Dans le petit entrepôt de la rue Principale à Sainte-Julie, un imposant moteur de bateau repose sur le sol, en attente d'une réparation. Des boîtes de carton sont empilées tout près, et un parechoc bleu tout neuf, encore dans une pellicule plastique, attend d'être livré. La camionnette à laquelle il est destiné roule dans la région de la baie d'Ungava. Bienvenue dans le bureau satellite du village nordique de Kuujjuaq, à quelques minutes de Montréal.

C'est ici que travaille depuis 10 ans Normand-Pierre Dumont, fonctionnaire municipal responsable de dénicher et d'expédier au Nord tout ce dont l'appareil municipal a besoin, «du papier de toilette à la pelle mécanique».

Une pièce brise sur un tracteur? Les douches des camps de construction font défaut? On envoie une demande à M. Dumont, qui se charge de trouver ce qu'il faut auprès de son réseau de 400 fournisseurs, dans les environs de Sainte-Julie, mais aussi ailleurs au Québec ou aux États-Unis.

Plusieurs actifs

La municipalité de 1600 habitants, la plus populeuse du Nunavik, a plusieurs actifs: un édifice municipal, deux garages et un entrepôt pour la mécanique, un centre jeunesse, une caserne de pompiers, deux camps de construction, de même que des appartements et des maisons loués à des résidents temporaires. Elle compte aussi 130 pièces d'équipement, de la petite excavatrice jusqu'à la flotte de camions, en passant par le concasseur de la carrière municipale.

Avec tout cela à gérer, M. Dumont peut parfois recevoir des dizaines de formulaires par jour. On lui demande de trouver une pièce pour ceci, d'acheter cela, ou de faire réparer ce qui ne fonctionne plus. Sans compter les éléments qu'il doit acheter périodiquement, comme les 200 à 250 pneus de camion chaque année. «Je suis toujours au bâton», résume-t-il.

Car dans le Nord brisent des équipements que plusieurs, les fournisseurs en tête, croient impossibles à casser. «Les conditions sont tellement dures là-bas», note celui qui a mis les pieds à Kuujjuaq pour la première fois en 1984.

M. Dumont estime qu'être établi dans le sud de la province est un avantage qui fait économiser beaucoup à la municipalité.

«Je peux mieux magasiner, vérifier la qualité de ce que j'achète et consolider mes envois.» S'il achète quatre pièces auprès de quatre fournisseurs différents, explique-t-il, il est bien moins coûteux de les rassembler dans une seule grosse boîte pour le transport, plutôt que quatre petites boîtes.

Au fil du temps, il a constitué un réseau de fournisseurs qui lui permet de répondre aux besoins spécifiques et variés de Kuujjuaq. «Des bottins, j'en ai fait un pis un autre!»

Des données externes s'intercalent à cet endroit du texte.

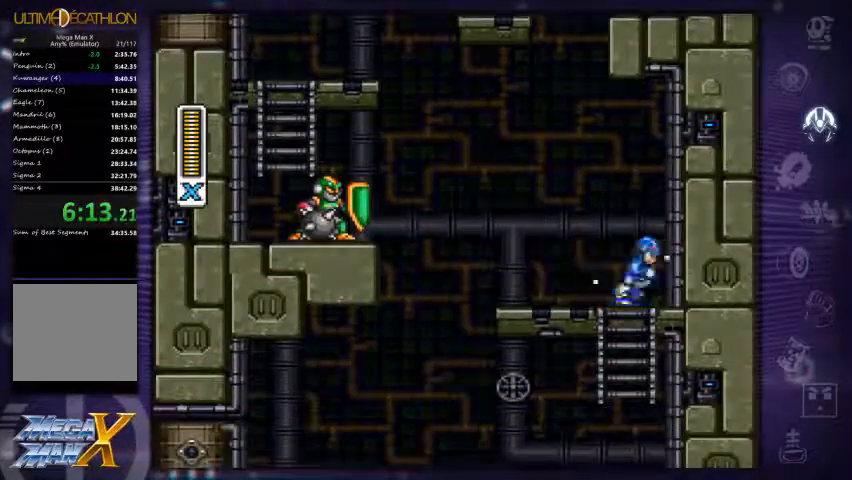
{"dt_ms": 500, "buttons": ["A", "X", "R1", "DPAD_LEFT"], "right_stick": "center", "events": [[167, "A", "up"], [200, "DPAD_RIGHT", "up"], [233, "R1", "down"], [267, "DPAD_LEFT", "down"], [300, "A", "down"]]}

M. Dumont prépare les soumissions, les analyse, place les commandes, reçoit et vérifie le matériel, l'emballe et le livre chez First Air, à l'aéroport Montréal-Trudeau, en moyenne trois fois par semaine.

De la fin juin à la fin septembre, il peut aussi recourir au bateau, qui part de Sainte-Catherine ou de Valleyfield. Dans les voyages de retour, les employés de Kuujjuaq envoient à Normand-Pierre Dumont ce qu'il faut remettre en état, comme ce moteur qui propulse un bateau de recherche et sauvetage.

Faire connaître le Nord

M. Dumont se sent une certaine responsabilité face au village. On compte sur lui, car dans une région isolée comme la baie d'Ungava, les solutions de remplacement sont peu nombreuses quand un problème survient. Dans les cas les plus urgents, et si M. Dumont peut trouver ce qu'il faut facilement, le délai pour envoyer quelque chose à Kuujjuaq peut être aussi court que 36 heures.

M. Dumont, qui prendra sa retraite en 2012, ne cache pas sa fierté de contribuer un tant soit peu à éveiller les consciences des gens du Sud, notamment chez les fournisseurs. «Mon travail permet de faire connaître et de faire comprendre Kuujjuaq», note-t-il.

À Sainte-Julie, l'affiche jaune et vert du village nordique, avec un numéro de téléphone au code régional 450, montre bien que le Nord et le Sud de la province sont davantage connectés qu'on le pense.